**Supplied text**
We found that regulation-related tasks account for up to 3.3% of total labor costs for the average American establishment—costing all companies combined a total of $239 billion in 2014 ($289 billion including equipment). To give a sense of the scale, U.S. gross business income taxes amounted to $353 billion in the same year. Yet regulatory burdens vary widely across firms of different sizes. Midsize firms with around 500 employees spend, on average, about 47% more on regulatory compliance costs per employee than small firms—and 18% more than large firms. 

Why regulation hits mid-sized firms the hardest

Some regulations only apply to medium to large-size businesses and exclude smaller businesses. This can facilitate entry by small firms but creates a big hill to climb as these businesses wish to expand. 

Meanwhile, large firms benefit from economies of scale that allow them to hire dedicated compliance specialists and put systems in place for managing compliance and reporting efficiently. These practices are more cost-effective than spreading the task among many nonspecialized employees. Large firms may also have a hand in shaping the rules to limit competition.

The uneven impact of government regulations creates a hump that companies must climb as they grow. The high regulatory compliance costs faced by midsize companies could prevent their growth, or even deter them from trying to grow. Companies sometimes bunch below the size threshold at which onerous regulations would begin to apply.

Many regulators do have good intentions, and many regulations do provide benefits, including protections for employees, consumers, and the environment. A model driven by real-world data can help weigh these benefits against the costs. While government agencies (roughly) estimate the costs and benefits of regulations before enacting them, they rarely conduct follow-up analyses to validate their estimates. Follow-up research sometimes finds that regulations that initially seemed promising ultimately turned out to impose costs exceeding the benefits. For example, the Sarbanes-Oxley Act of 2002 was intended to prevent accounting fraud by imposing personal and potentially criminal liability on senior executives when firms’ accounting statements are inaccurate. Work by our group and others suggests that complying with this regulation is time-consuming for executives, lowers stock prices, and likely costs investors more than it saves them in reduced accounting fraud, although other assessments are more optimistic.

Agencies could also test whether individual regulations are truly worth the expense through pilot programs. Before adding a new sanitation requirement for restaurants, for example, a city’s public health department might first roll out the regulation to a subset of establishments. The agency could then track how much the costs of compliance go up, and whether rates of food-borne illness go down relative to restaurants that are not operating under the new regulation. 

This sort of targeted analysis has a precedent. In 2015, the Securities and Exchange Commission implemented a new rule on tick sizes (the smallest increment by which the price of stocks or other exchange-traded instruments can move) for only a subset of publicly traded companies and then tracked how the regulation affected stock trading to inform future public policy changes.  

Our analysis suggests that the conventional political wisdom about which businesses are most affected by regulations is wrong. The smallest firms do not bear the greatest burden, nor do the largest, but rather mid-sized firms with the potential to grow. There may be opportunities to reduce burdens on mid-sized firms by scaling back regulations that produce limited public benefits, or through targeted tax relief.

**Task instructions**
(1) List every dollar amount given in the passage on regulation costs.
(2) Reproduce the passage on regulation costs between "We found that" and "than large firms.", inclusive, changing "firms" to "businesses".
(3) Answer these questions from the passage on regulation costs:
(a) Roughly how many employees do the midsize firms it describes have?
(b) Which law was meant to prevent accounting fraud?
(c) In what year did the Securities and Exchange Commission implement its rule on tick sizes?

**Figure understanding tasks**

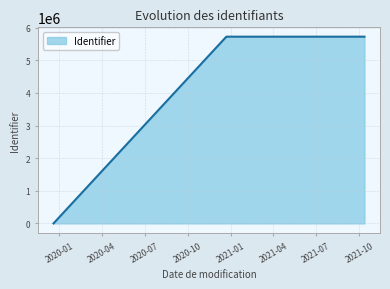

What is the greatest value displayed?

5726626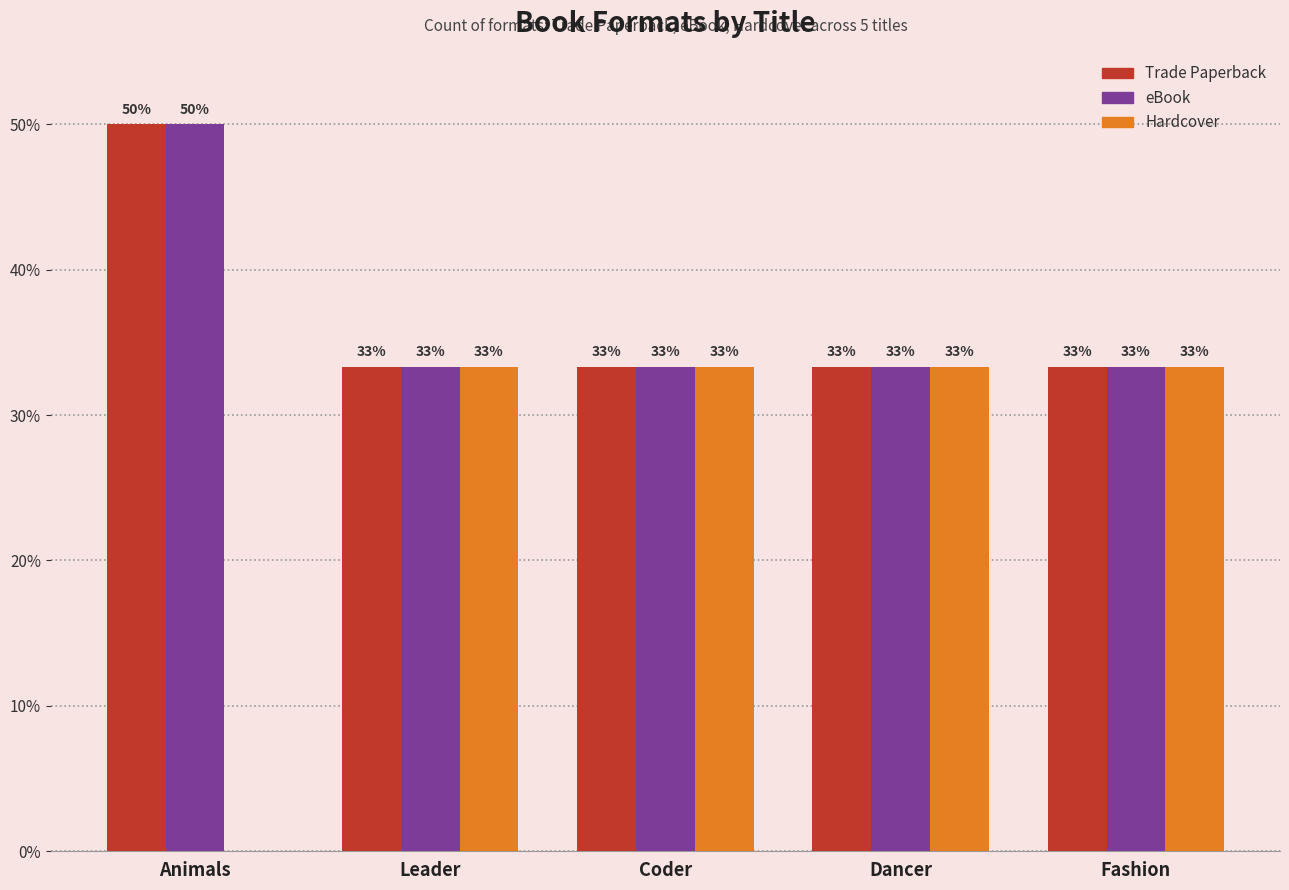

What are all the series names shown in the legend?

Trade Paperback, eBook, Hardcover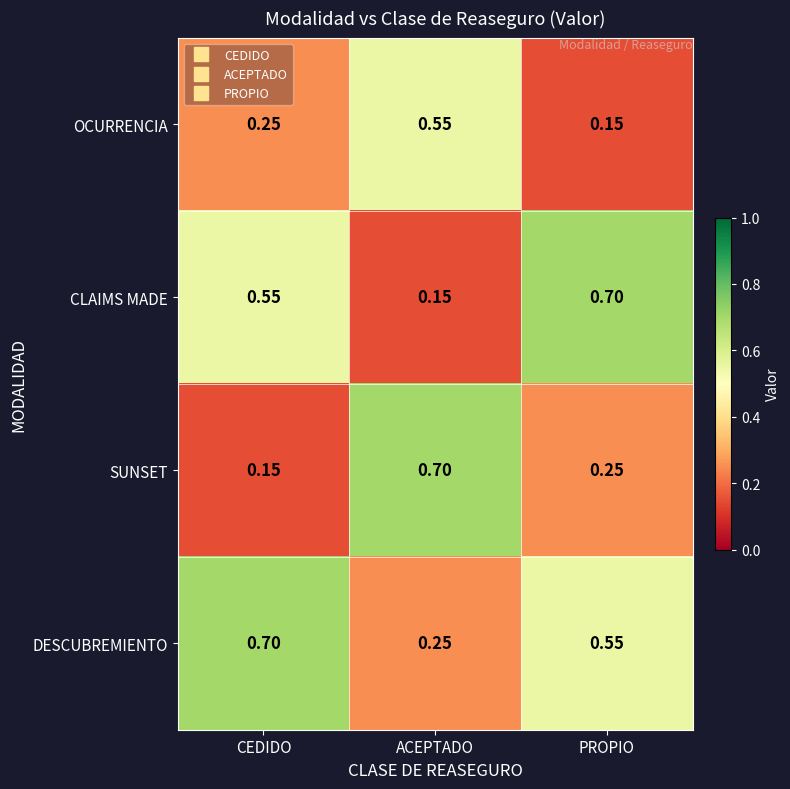

Between ACEPTADO and PROPIO, which series saw the biggest shift?

CLAIMS MADE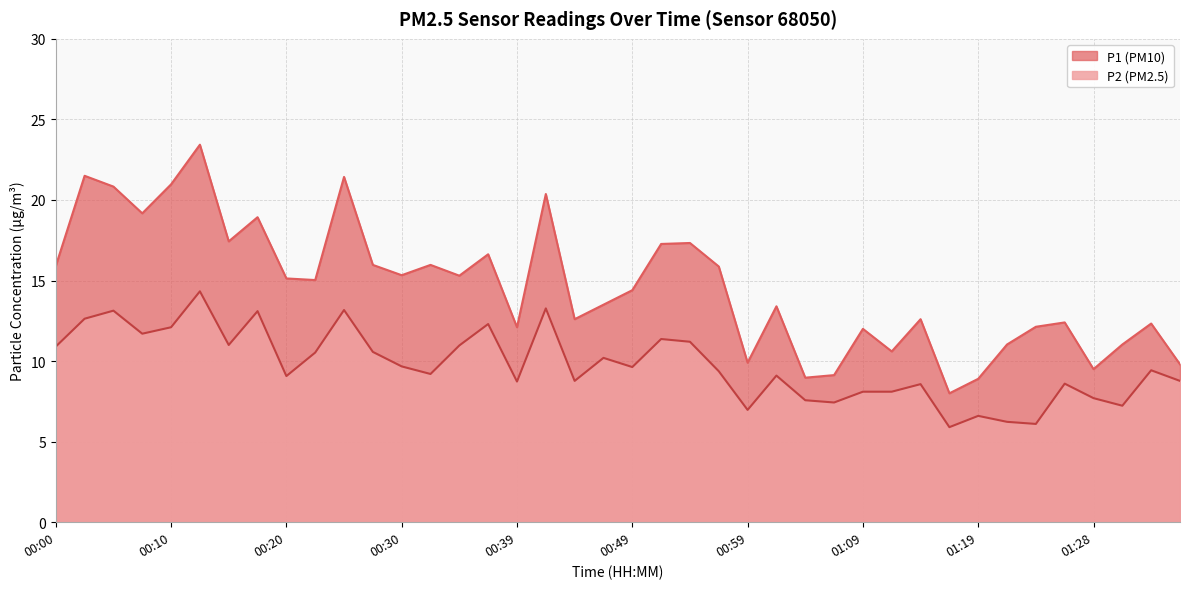

What position from the left is 00:44?

19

**Numbered answers**
(1)
$239 billion
$289 billion
$353 billion

(2)
We found that regulation-related tasks account for up to 3.3% of total labor costs for the average American establishment—costing all companies combined a total of $239 billion in 2014 ($289 billion including equipment). To give a sense of the scale, U.S. gross business income taxes amounted to $353 billion in the same year. Yet regulatory burdens vary widely across businesses of different sizes. Midsize businesses with around 500 employees spend, on average, about 47% more on regulatory compliance costs per employee than small businesses—and 18% more than large businesses.

(3)
(a) Around 500 employees.
(b) The Sarbanes-Oxley Act of 2002.
(c) 2015.